Se prima “la libertà di incontrare, parlare e toccarsi con gli altri” erano azioni date per scontato, ora ne sento veramente la mancanza.
 
L’aver partecipato all’Incontro per la Pace dello scorso anno, intitolato “Nessuno si salva da solo - Pace e fraternità” è stato un grande stimolo, ma, in quel periodo, ho sentito veramente che “noi non possiamo vivere da soli”.
Durante il lockdown, vivendo da solo, ero completamente isolato nella mia abitazione. Tuttavia, grazie a internet, riuscivo a comunicare facilmente con i miei famigliari e amici in Giappone. Non solo. Tanti monaci buddisti sparsi in Europa mi hanno inviato moltissime mail, chiedendomi come stessi o dicendomi che pensavano a me. Altri addirittura mi hanno inviato dei biscotti fatti in casa o lettere che avevano scritto insieme.
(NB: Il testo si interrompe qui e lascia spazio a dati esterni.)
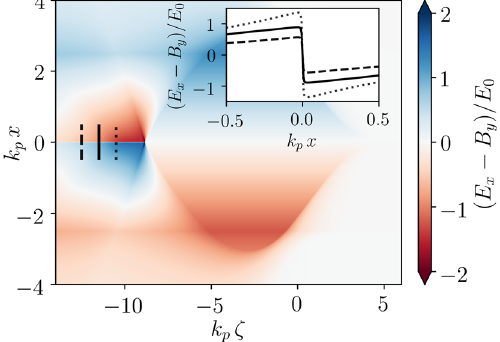
FIG. 2. Two-dimensional ( ζ , x ) map of the focusing wake- − B Þ =E field, ð E 0 . Positrons can be focused in the region x y − 14 ≲ k ζ ≲ − 9 , which widely overlaps with the positron p accelerating region. Inset: transverse dependence of focusing field at three different longitudinal locations denoted by the ζ ¼ − 12 . 5 ), solid ( k ζ ¼ − 11 . 5 ), and dotted dashed ( k p p ζ ¼ − 10 . 5 ) lines. The focusing field decays almost linearly ( k p for increasing distances from the propagation axis. The field decreases further behind the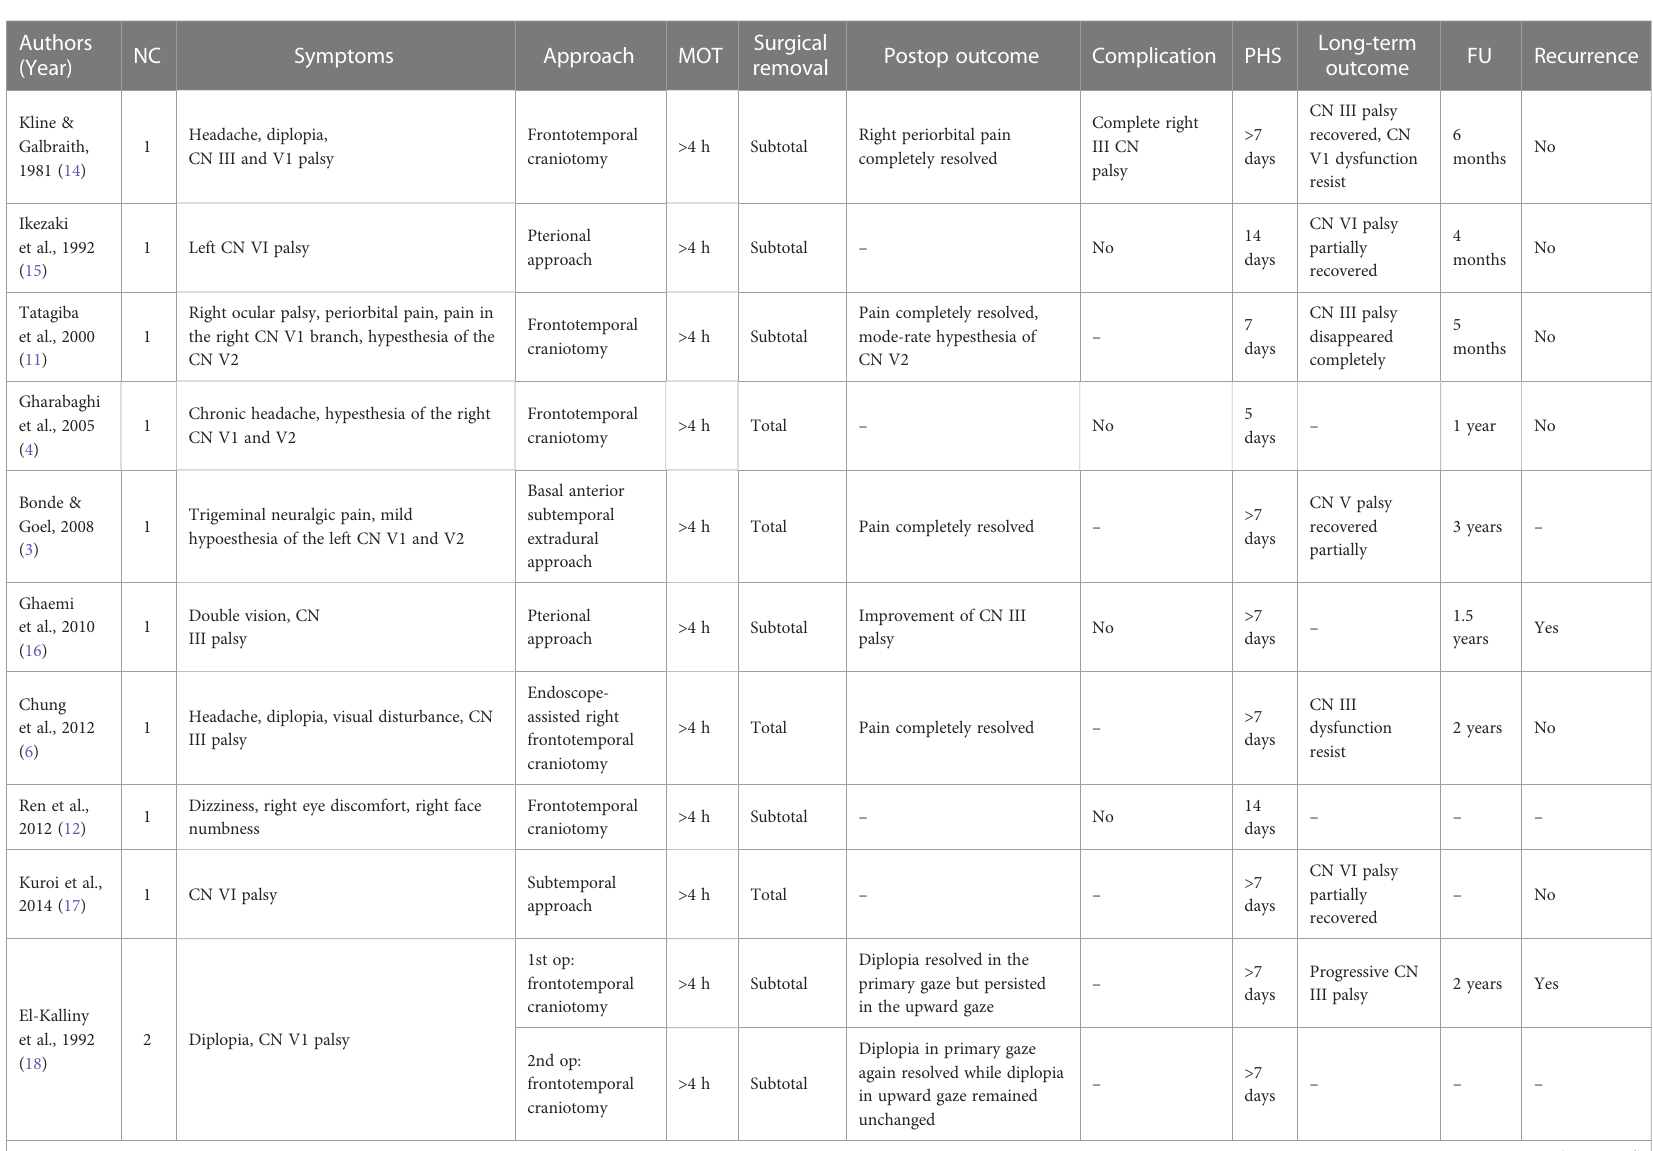
TABLE 1 Case summaries for 49 patients with CS epidermoid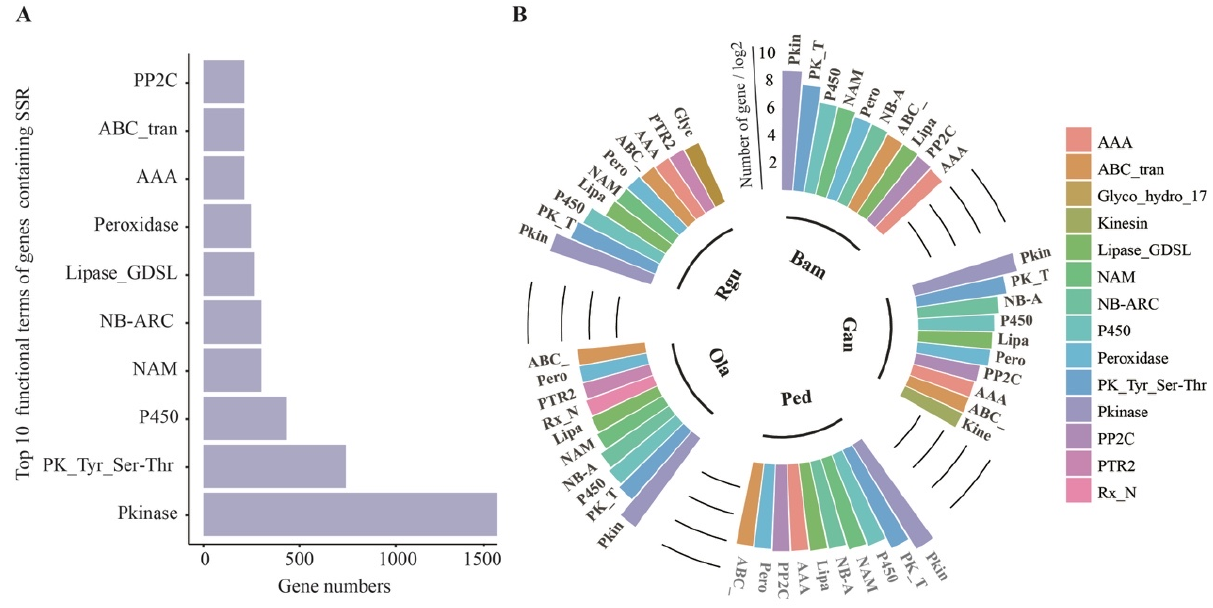
Figure 3. Statistics analysis of functional Pfam terms of SSR-containing genes in five bamboo species of B. amplexicaulis (Bam), G. angustifolia (Gan), P. edulis (Ped), O. latofolia (Ola), and R. guianensis (Rgu). ( A ) The top 10 terms of total SSR-containing genes in five bamboo species. ( B ) The top 10 terms of SSR-containing genes in each bamboo species.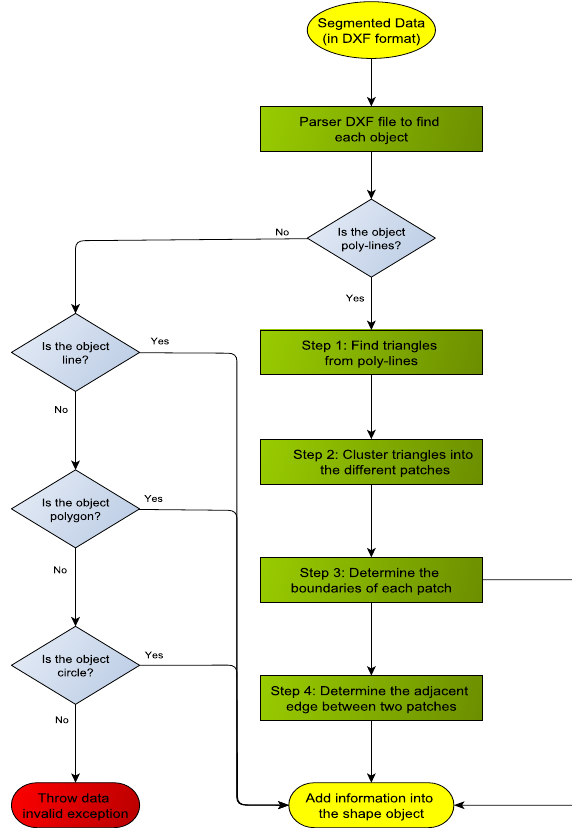
Figure 4: The main flow of the Segmentation-to-Shape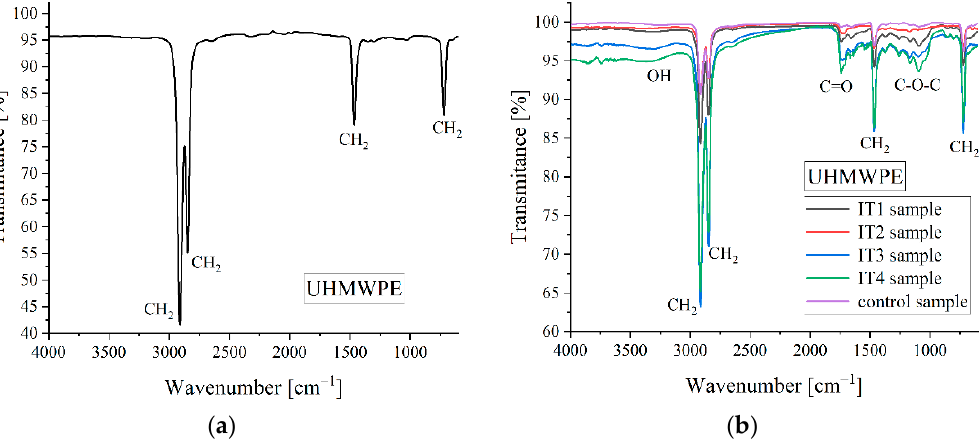
Figure 12. Spectra for the UHMWPE. ( a ) Standard ideal FTIR spectrum for unoxidized UHMWPE sample [92]; ( b ) FTIR spectra for the control and retrieved UHMWPE samples.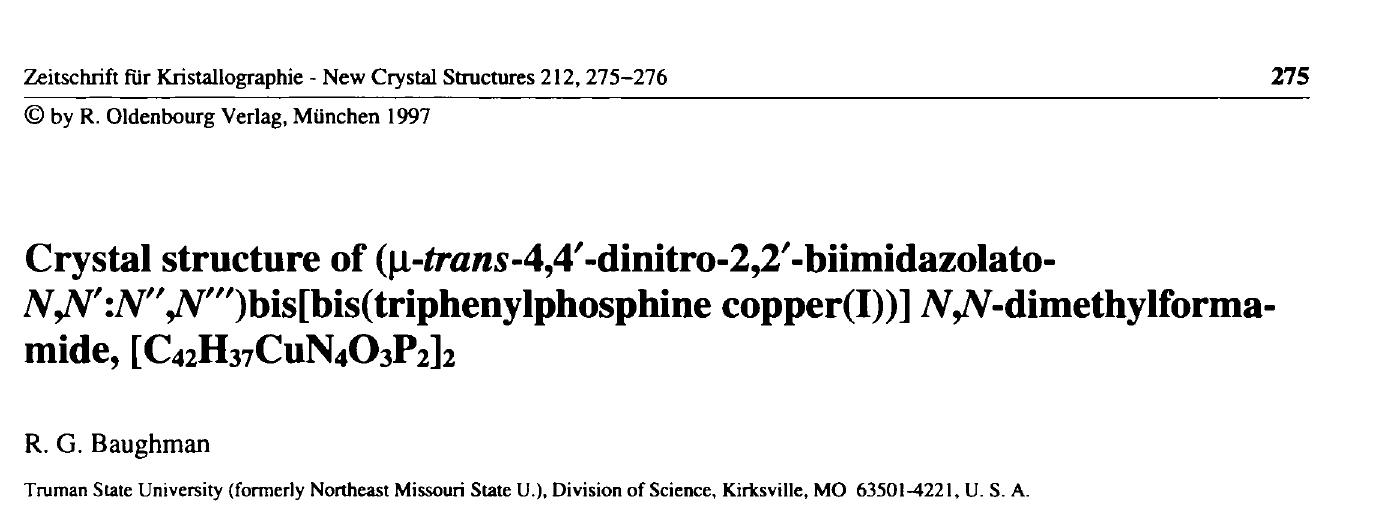
Table 2. Final atomic coordinates and displacement parameters (in Â 2 )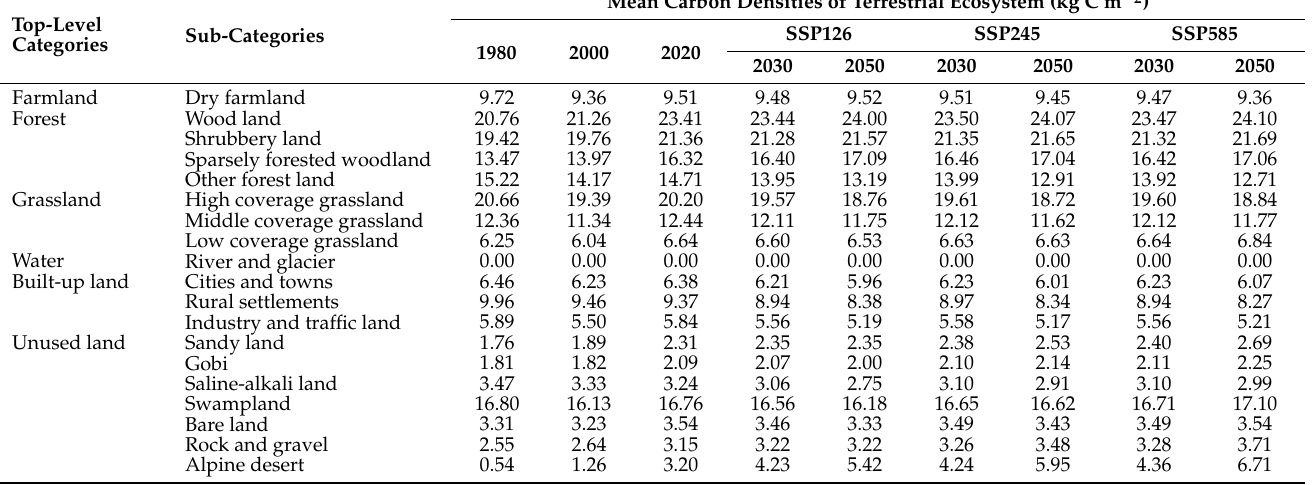
Table 2. The mean carbon densities of terrestrial ecosystem across the Gansu province of historical periods (1980, 2000, and 2020) and future periods (2030 and 2050) under SSP126, SSP245, and SSP585 scenarios. Note: SSP represents the shared socio-economic pathways in CMIP6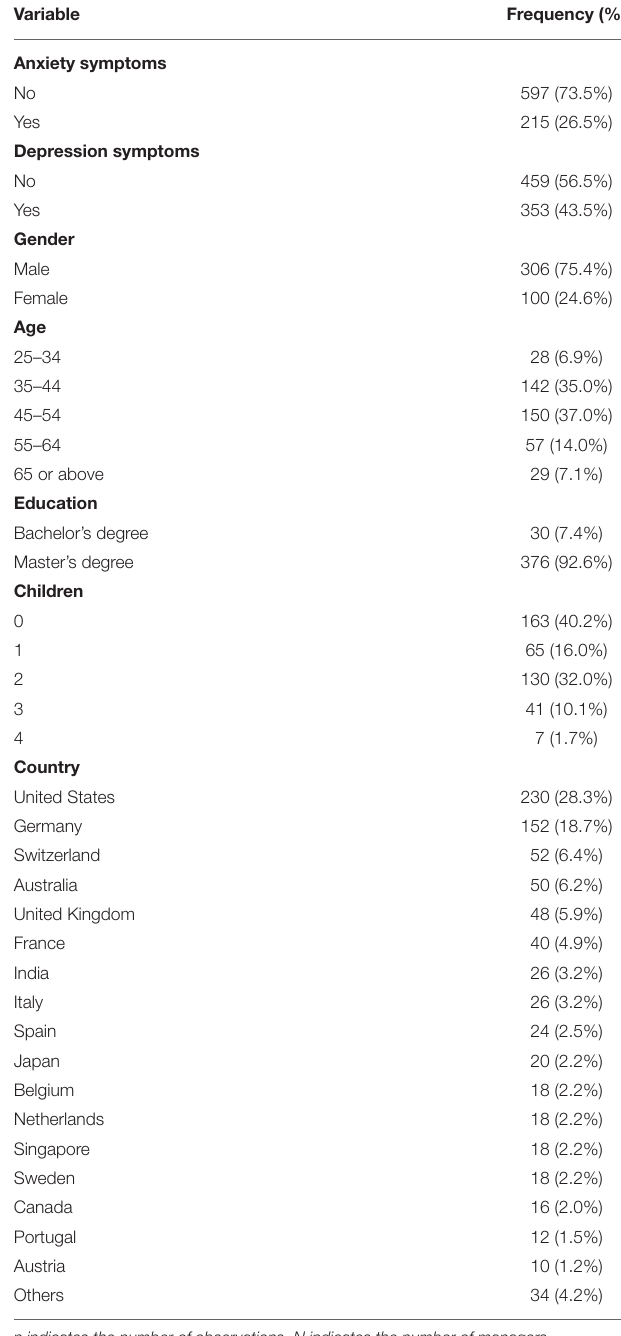
TABLE 1 | Descriptive statistics ( n = 812, N =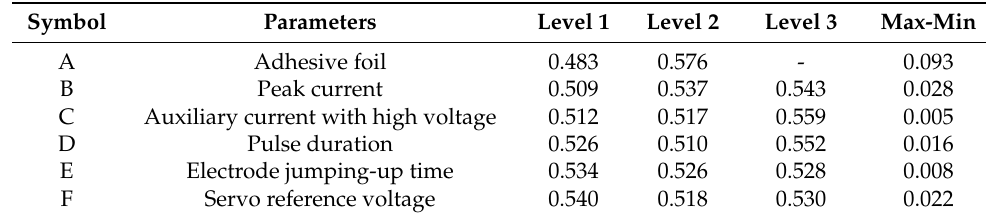
Table 13. Performance table for the relative closeness value.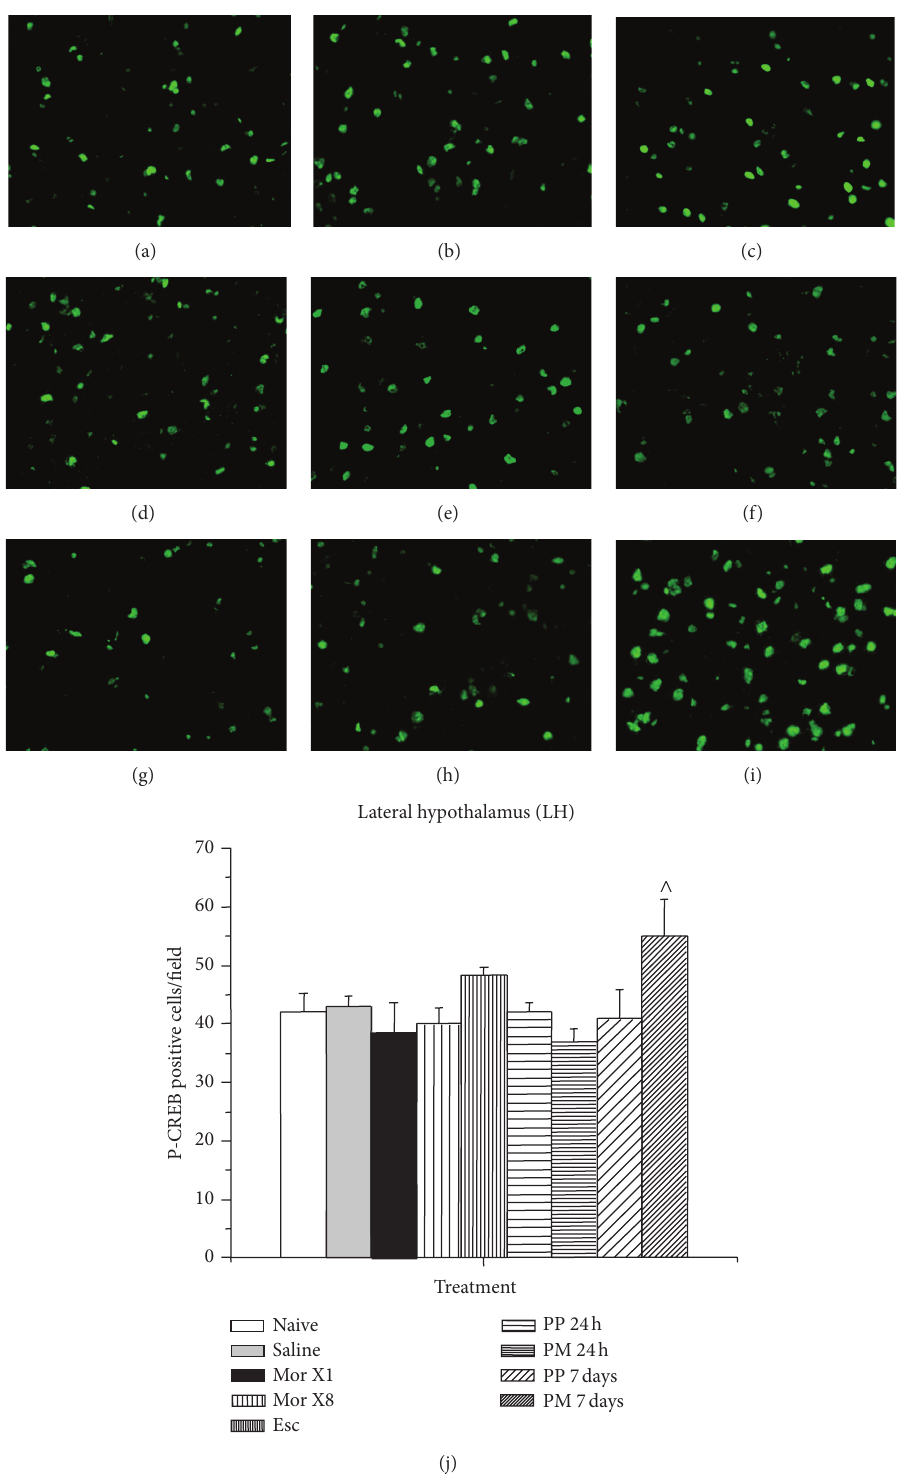
Figure 3: Changes in P-CREB staining in the LH following different morphine treatments ((a) group 1, na¨ıve; (b) group 2, saline; (c) group 3, MorX1; (d) group 5, MorX8; (e) group 6, Esc; (f) group 7, PP24h; (g) group 8, PM24h; (h) group 9, PP7d; (i) group 10 PM7d) as determined by immunofluorescence (200X). Quantification of P-CREB (j). See Table 1 for details on the morphine treatment paradigm. 𝑁 = 6 – 9 per treatment. ∧ 𝑃 < 0.05 versus 7 d placebo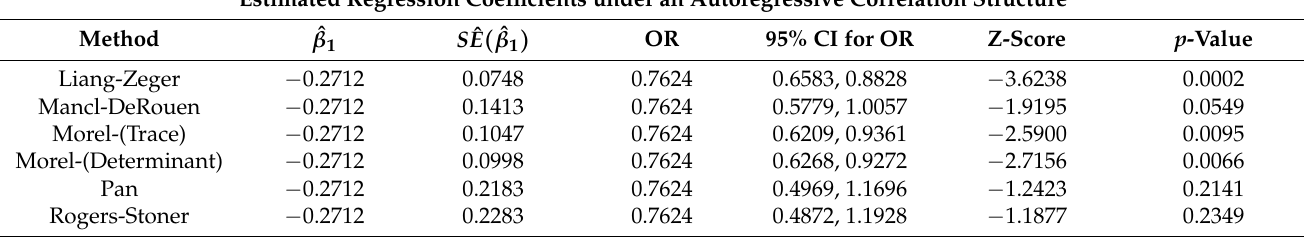
Table 5. Estimated regression coefficients, odds ratios (OR), standard errors, 95% confidence intervals (CI) from analysis of repositioning events in recorded ICU SpO 2 measurements within the first 24 h for 20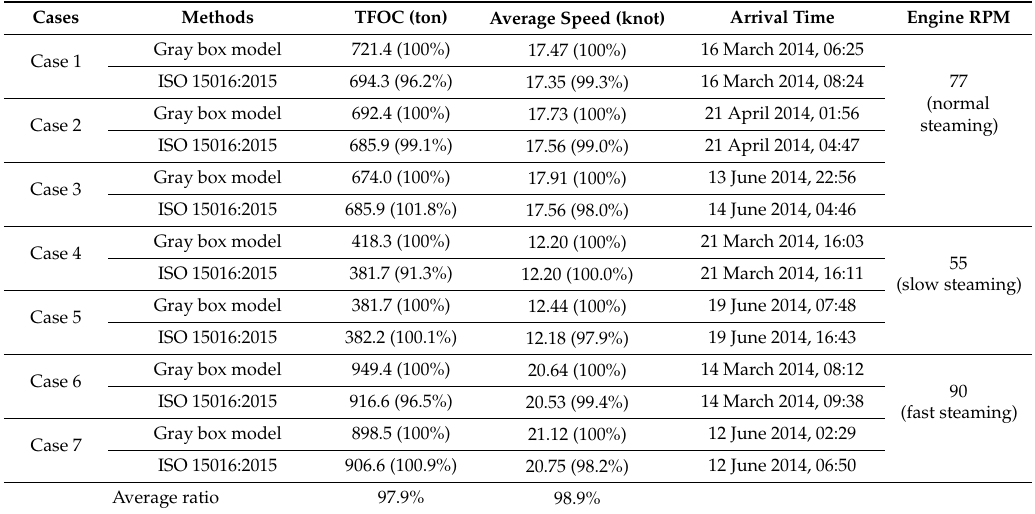
Table 4. Summary of results of total fuel oil consumption (TFOC) and average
Per me, che in quel periodo mi sentivo totalmente isolato e stavo perdendo anche la speranza di vivere, queste sono state di grandissimo conforto e mi sono profondamente commosso.
Ho veramente rivalutato quanto coraggio potesse dare l’interazione con le altre persone, pur vivendo lontano.
 
Quando ero un ragazzo, i miei amici guardavano sempre una serie televisiva, rappresentativa del Giappone, chiamata “San-nen B gumi Kinpachi Sensei ” (n.d.t. “3B - Professor Kinpachi”).
La serie, ambientata in una scuola media, parla di un insegnante appassionato, che lotta con vari problemi nel campo dell'educazione, piangendo, ridendo e a volte arrabbiandosi con i suoi studenti. C’è una frase famosa, detta dal Professore agli studenti: “L’ideogramma di <persona> rappresenta un uomo che ne sostiene un’altra. Ossia le persone esistono in quanto persone, poiché si sotengono a vicenda. Una persona è sostenuta dalle altre persone e continua migliorare proprio perché vive in mezzo alle altre persone.”
Credo che sia effettivamente così.
Credo che per vivere da soli sia necessario rinunciare a essere “uomini”. C’è qualcuno che si è accorto di questo durante il lockdown?
 
Ogni sera al notiziario facevano vedere le persone che, da tutte le città del mondo, applaudivano agli operatori sanitari, che erano al servizio dei pazienti Covid.
Questo, senza alcuna distinzione di nazionalità, razza o religione.
L’applauso, non generando alcun beneficio economico e non essendo nemmeno un dovere, era un gesto nato spontaneamente dall’amore verso gli altri.
 
Stiamo affrontando insieme questa situazione difficile.
Non saremo in grado di superarlo, se non aiutandoci a vicenda.
 
Ovviamente ho solo 28 anni e non ho molte esperienze alle spalle, ma, come uomo religioso, penso che la religione debba essere insegnata con il solo scopo di costruire un mondo accogliente, in cui le persone possano convivere, aiutarsi e incoraggiarsi a vicenda. E la nostra missione, come religiosi, è quella di prendere delle iniziative in tal senso.
 
Infine, se pensiamo al nostro pianeta come a una casa sospesa nell'universo, forse la scorciatoia per il futuro che vogliamo è quella di pensare alle persone e a tutti gli esseri viventi come a una famiglia, accettarsi, credere gli uni negli altri e vivere insieme.
Grazie per la Vostra cortese attenzione.